The jury’s still out on whether or not I’m throwing money down the toilet (or lighting barrels of oil on fire). I’m either learning how to compose like Beethoven or allowing AI to feed my delusions of becoming Beethoven.
My obsession has been on meta-work: teaching an AI how to do my job, rather than delivering new software for our company. Today, my boss had to remind me that my job is to actually release new apps with fixes that resolve problems for other people. (For that reason, this next week will put practice to the test to see if I can deliver Beethoven or bust.)
How did I get so side-tracked?
My latest idea is to get my workflow to a point where I can bring my job to the Andes with me.
That would require me to coach Claude to release new apps itself with my permission.
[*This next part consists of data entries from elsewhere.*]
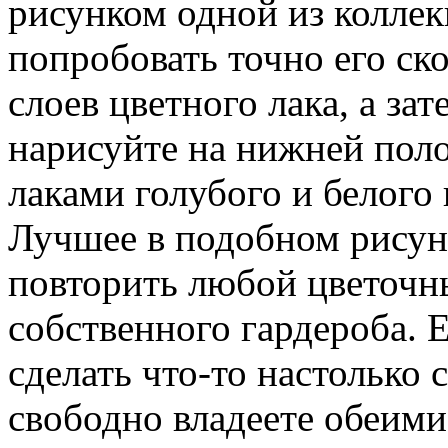
рисунком одной из коллек
попробовать точно его ско
слоев цветного лака, а за
нарисуйте на нижней поло
лаками голубого и белого 
Лучшее в подобном рисунк
повторить любой цветочн
собственного гардероба. 
сделать что-то настолько 
свободно владеете обеими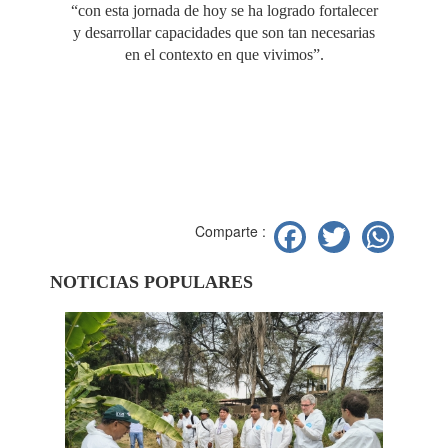
“con esta jornada de hoy se ha logrado fortalecer
y desarrollar capacidades que son tan necesarias
en el contexto en que vivimos”.
Facebook
Twitter
Wh
Comparte :
NOTICIAS POPULARES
I would text back and forth with Claude, review Claude’s software designs, answer any implementation questions that Claude has, test Claude’s new apps, and authorize Claude to publish app releases to production, all from my phone, never touching a laptop. I believe that reality is within reach, but easier said than done.
Before going to the Andes, I need to streamline app deployments with a full CI CD pipeline, write great instructions for Claude to follow, and then do lots of practice runs with Claude.
Boris Cherny said that the future of programming is that programming will die, or turn into art. The people who program in the way we picture it today will be the ones who love doing it as a passion, but not for a profession.
Nonetheless, the most valuable programmers were never really just programming. They have always had to coordinate and compromise between different parties, figure out what’s most important to do in the face of infinitely many options, and deliver solutions.